— PROVIDED ENTRIES —

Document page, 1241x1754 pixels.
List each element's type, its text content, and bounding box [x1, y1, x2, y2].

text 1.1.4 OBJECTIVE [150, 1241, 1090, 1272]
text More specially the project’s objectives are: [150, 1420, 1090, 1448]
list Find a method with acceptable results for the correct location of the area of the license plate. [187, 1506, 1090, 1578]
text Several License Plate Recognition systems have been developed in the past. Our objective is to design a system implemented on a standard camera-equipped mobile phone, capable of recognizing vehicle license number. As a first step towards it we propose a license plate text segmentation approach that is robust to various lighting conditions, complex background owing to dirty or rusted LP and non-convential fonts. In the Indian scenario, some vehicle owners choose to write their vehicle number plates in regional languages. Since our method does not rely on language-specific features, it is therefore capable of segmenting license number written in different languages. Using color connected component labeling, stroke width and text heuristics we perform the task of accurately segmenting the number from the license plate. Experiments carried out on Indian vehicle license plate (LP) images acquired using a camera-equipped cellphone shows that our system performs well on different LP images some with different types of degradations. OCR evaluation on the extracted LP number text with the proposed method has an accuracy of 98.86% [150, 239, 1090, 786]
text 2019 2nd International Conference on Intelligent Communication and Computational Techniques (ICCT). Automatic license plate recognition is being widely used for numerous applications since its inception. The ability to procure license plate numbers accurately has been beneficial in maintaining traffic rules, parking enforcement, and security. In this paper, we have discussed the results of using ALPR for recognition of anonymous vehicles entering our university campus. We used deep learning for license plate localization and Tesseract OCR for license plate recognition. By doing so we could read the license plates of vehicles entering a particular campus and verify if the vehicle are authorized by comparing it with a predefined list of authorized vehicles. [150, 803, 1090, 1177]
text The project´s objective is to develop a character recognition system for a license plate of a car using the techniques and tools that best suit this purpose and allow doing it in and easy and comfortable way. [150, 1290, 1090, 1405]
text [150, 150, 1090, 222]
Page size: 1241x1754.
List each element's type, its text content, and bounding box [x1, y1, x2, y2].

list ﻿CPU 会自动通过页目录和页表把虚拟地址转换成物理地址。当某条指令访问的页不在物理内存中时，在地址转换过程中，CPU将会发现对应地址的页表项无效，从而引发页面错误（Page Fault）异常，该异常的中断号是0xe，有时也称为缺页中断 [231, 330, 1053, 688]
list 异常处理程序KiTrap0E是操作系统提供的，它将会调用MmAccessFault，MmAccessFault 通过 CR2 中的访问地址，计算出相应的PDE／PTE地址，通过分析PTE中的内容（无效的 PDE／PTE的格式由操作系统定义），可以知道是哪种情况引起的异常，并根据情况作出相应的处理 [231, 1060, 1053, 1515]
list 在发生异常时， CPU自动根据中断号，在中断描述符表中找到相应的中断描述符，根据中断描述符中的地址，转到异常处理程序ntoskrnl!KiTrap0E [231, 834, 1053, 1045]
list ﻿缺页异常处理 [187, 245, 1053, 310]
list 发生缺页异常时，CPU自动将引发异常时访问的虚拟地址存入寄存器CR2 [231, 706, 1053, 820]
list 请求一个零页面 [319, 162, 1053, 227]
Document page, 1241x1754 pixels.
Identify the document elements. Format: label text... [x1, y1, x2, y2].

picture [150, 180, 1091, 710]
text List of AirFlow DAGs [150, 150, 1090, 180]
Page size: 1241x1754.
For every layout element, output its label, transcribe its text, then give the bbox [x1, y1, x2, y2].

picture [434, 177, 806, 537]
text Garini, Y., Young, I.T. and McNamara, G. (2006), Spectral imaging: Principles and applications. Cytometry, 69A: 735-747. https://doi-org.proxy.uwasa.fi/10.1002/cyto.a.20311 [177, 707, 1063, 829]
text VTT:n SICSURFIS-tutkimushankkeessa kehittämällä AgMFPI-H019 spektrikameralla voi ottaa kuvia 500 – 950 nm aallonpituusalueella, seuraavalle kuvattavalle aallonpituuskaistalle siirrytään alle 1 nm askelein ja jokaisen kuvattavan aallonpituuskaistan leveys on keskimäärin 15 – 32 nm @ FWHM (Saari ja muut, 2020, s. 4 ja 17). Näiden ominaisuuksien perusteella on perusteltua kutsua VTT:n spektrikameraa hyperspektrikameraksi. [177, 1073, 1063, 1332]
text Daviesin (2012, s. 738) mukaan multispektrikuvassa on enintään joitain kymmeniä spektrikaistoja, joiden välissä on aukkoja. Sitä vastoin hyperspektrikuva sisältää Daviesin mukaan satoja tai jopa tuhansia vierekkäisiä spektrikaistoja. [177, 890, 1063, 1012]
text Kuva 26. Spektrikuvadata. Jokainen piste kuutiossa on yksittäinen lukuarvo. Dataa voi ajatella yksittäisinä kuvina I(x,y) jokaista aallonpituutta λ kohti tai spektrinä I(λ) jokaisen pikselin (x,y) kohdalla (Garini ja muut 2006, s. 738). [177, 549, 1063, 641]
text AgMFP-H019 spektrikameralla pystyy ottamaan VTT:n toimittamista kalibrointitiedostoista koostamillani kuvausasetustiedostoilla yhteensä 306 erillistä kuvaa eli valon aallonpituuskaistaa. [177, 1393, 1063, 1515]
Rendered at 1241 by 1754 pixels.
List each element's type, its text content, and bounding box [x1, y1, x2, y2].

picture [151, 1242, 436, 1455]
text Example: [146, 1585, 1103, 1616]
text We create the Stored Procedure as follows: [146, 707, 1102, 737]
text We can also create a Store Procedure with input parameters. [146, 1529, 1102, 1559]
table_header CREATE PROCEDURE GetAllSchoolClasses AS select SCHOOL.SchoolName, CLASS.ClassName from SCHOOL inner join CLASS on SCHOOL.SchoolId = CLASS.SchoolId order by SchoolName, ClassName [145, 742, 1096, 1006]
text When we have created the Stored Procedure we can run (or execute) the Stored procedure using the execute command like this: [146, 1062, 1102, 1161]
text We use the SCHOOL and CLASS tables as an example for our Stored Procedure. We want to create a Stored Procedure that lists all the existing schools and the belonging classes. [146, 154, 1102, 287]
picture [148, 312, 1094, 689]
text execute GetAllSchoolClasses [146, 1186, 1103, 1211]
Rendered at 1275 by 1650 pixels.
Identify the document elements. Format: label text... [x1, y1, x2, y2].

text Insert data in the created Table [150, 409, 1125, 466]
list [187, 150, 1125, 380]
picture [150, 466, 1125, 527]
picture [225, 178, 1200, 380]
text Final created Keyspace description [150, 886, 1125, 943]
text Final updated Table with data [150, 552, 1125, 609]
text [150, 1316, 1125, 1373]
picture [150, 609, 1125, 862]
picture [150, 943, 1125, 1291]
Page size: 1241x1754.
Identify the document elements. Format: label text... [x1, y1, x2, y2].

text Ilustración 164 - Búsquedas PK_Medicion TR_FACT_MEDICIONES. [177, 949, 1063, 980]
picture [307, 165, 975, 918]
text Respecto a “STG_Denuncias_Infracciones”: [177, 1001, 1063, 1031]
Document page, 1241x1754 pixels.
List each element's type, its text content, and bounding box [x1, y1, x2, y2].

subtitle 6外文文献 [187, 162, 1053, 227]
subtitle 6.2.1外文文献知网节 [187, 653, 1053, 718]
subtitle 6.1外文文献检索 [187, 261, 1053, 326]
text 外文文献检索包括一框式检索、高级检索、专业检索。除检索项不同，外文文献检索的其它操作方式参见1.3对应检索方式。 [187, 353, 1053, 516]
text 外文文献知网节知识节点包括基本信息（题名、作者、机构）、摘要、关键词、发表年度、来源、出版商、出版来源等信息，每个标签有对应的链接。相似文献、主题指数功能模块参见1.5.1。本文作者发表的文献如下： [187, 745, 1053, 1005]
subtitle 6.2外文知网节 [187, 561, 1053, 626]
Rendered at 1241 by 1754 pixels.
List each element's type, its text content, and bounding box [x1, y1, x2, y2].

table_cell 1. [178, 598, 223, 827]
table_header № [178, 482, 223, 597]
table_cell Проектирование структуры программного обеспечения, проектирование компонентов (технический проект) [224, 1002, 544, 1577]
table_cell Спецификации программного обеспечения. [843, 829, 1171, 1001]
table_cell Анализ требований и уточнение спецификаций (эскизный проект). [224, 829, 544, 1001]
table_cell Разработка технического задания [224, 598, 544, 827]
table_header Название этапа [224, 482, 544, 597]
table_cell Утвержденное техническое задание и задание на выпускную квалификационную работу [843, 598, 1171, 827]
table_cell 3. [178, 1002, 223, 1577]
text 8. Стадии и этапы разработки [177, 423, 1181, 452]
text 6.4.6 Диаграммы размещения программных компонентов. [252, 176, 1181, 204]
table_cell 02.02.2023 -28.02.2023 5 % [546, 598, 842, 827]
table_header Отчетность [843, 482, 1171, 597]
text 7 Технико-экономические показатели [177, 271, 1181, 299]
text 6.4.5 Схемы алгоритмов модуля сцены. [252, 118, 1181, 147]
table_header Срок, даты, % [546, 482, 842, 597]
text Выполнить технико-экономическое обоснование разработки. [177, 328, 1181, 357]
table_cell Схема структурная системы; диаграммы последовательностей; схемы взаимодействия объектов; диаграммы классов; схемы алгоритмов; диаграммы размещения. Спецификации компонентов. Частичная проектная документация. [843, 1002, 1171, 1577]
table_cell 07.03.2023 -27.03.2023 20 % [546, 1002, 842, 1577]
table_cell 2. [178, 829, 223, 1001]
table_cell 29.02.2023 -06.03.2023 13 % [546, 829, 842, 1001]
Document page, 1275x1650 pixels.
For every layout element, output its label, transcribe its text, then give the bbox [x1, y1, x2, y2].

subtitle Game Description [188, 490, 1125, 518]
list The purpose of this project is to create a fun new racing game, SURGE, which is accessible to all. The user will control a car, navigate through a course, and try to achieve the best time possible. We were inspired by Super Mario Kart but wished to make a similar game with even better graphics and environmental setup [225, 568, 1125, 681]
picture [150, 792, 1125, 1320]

— ASSIGNMENT —
The response should consist only of the lines from the one containing "Document page, 1275x1650 pixels." to the end of the material above, both included.

— RESPONSE TO THE EXERCISE —
Document page, 1275x1650 pixels.
For every layout element, output its label, transcribe its text, then give the bbox [x1, y1, x2, y2].

subtitle Game Description [188, 490, 1125, 518]
list The purpose of this project is to create a fun new racing game, SURGE, which is accessible to all. The user will control a car, navigate through a course, and try to achieve the best time possible. We were inspired by Super Mario Kart but wished to make a similar game with even better graphics and environmental setup [225, 568, 1125, 681]
picture [150, 792, 1125, 1320]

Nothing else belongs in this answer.